Well, mine were put in late; which meant that they were still going strong in October. I made pickled green tomatoes when frost was expected. I thought nothing of having green tomatoes on the vine so late, since it happened all the time in the north where I grew up. The growing season was so short that we grew to expect it.
But there were no second chances on planting late tomatoes up there.
Even in the south, there are no second chances for crops such as cabbage or spinach, which require colder temperatures. I will have to wait until next spring. Next spring! Well, there’s my second chance for beets and spinach! Gardening is a lot like baseball. The most-used phrase seems to be, “Just wait until next season!”
God gives us all a second chance at eternal life. Sure, we failed miserably by not living up to his standards. That doesn’t mean there is no hope!
“Who is a God like You, who pardons iniquity And passes over the rebellious act of the remnant of His possession?
He does not retain His anger forever,
Because He delights in unchanging love” (Micah 7:18, NASB).
God’s own son Jesus came to give us that second chance. Sometimes even a third, fourth, or fifty-eighth chance. But while he does not retain his anger forever, we cannot flippantly take advantage of his lovingkindness.
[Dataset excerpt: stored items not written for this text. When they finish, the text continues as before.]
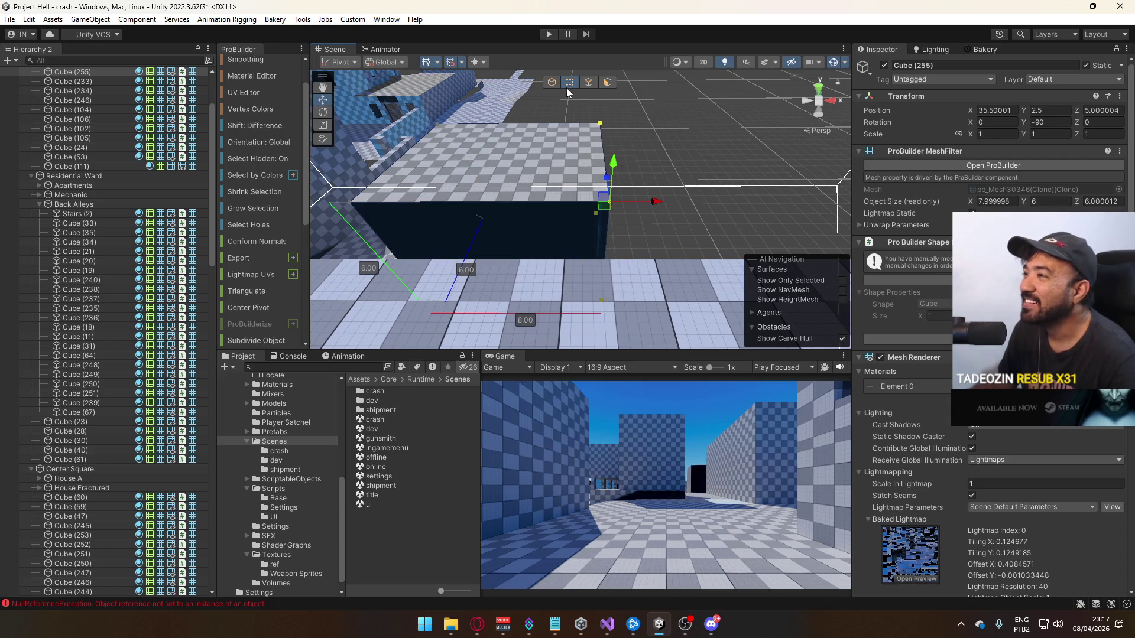
scroll(650, 195, "up", 3)
left_click(577, 254)
key("f")
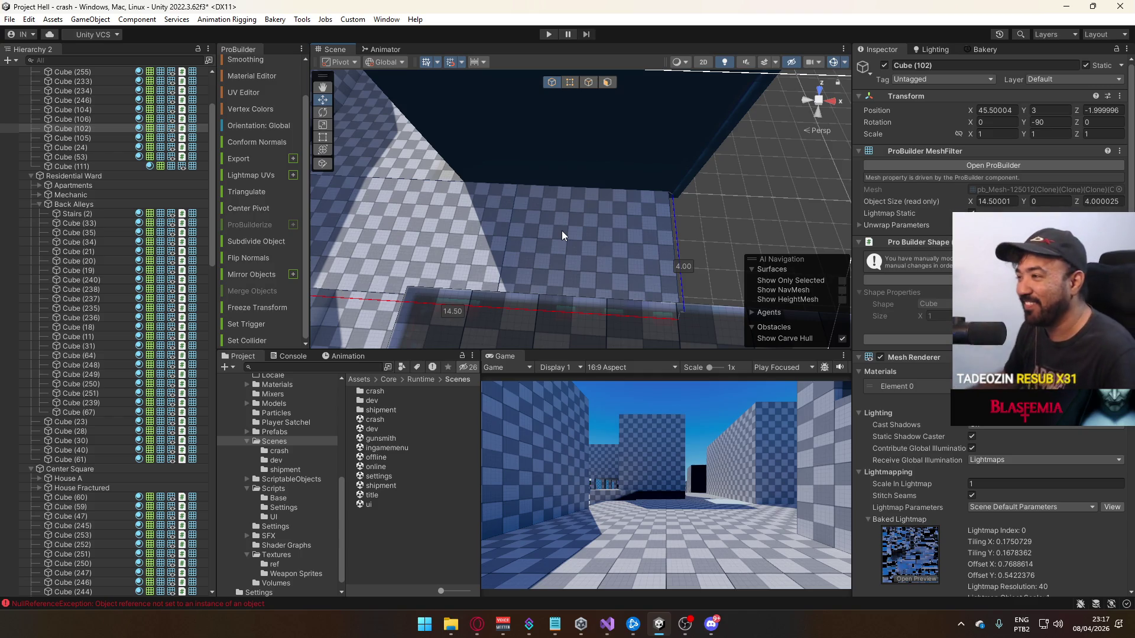
In vertex mode, drag Cube (102)'s end vertices to narrow it from 14.5 to 13 wide
left_click(570, 82)
mouse_move(685, 316)
left_mouse_down()
mouse_move(597, 257)
mouse_move(668, 204)
left_mouse_up()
As they say in advertising, “Some restrictions may apply.”
One such restriction is that we have to be repentant, rather than assume that we are entitled to an unlimited supply of chances.
“Peter said to them, ‘Repent, and each of you be baptized in the name of Jesus Christ for the forgiveness of your sins; and you will receive the gift of the Holy Spirit’” (Acts 2:38).
Another thing to consider is that, like our growing season, the season of God’s mercy has an end. As I rushed to save my tomatoes from the icy fingers of the coming frost, we must be diligent to be ready when the cold hand of death touches us.
What a comfort it is that God gives us a second chance!
“Even when we were dead in our transgressions, made us alive together with Christ (by grace you have been saved)” (Ephesians 2:5).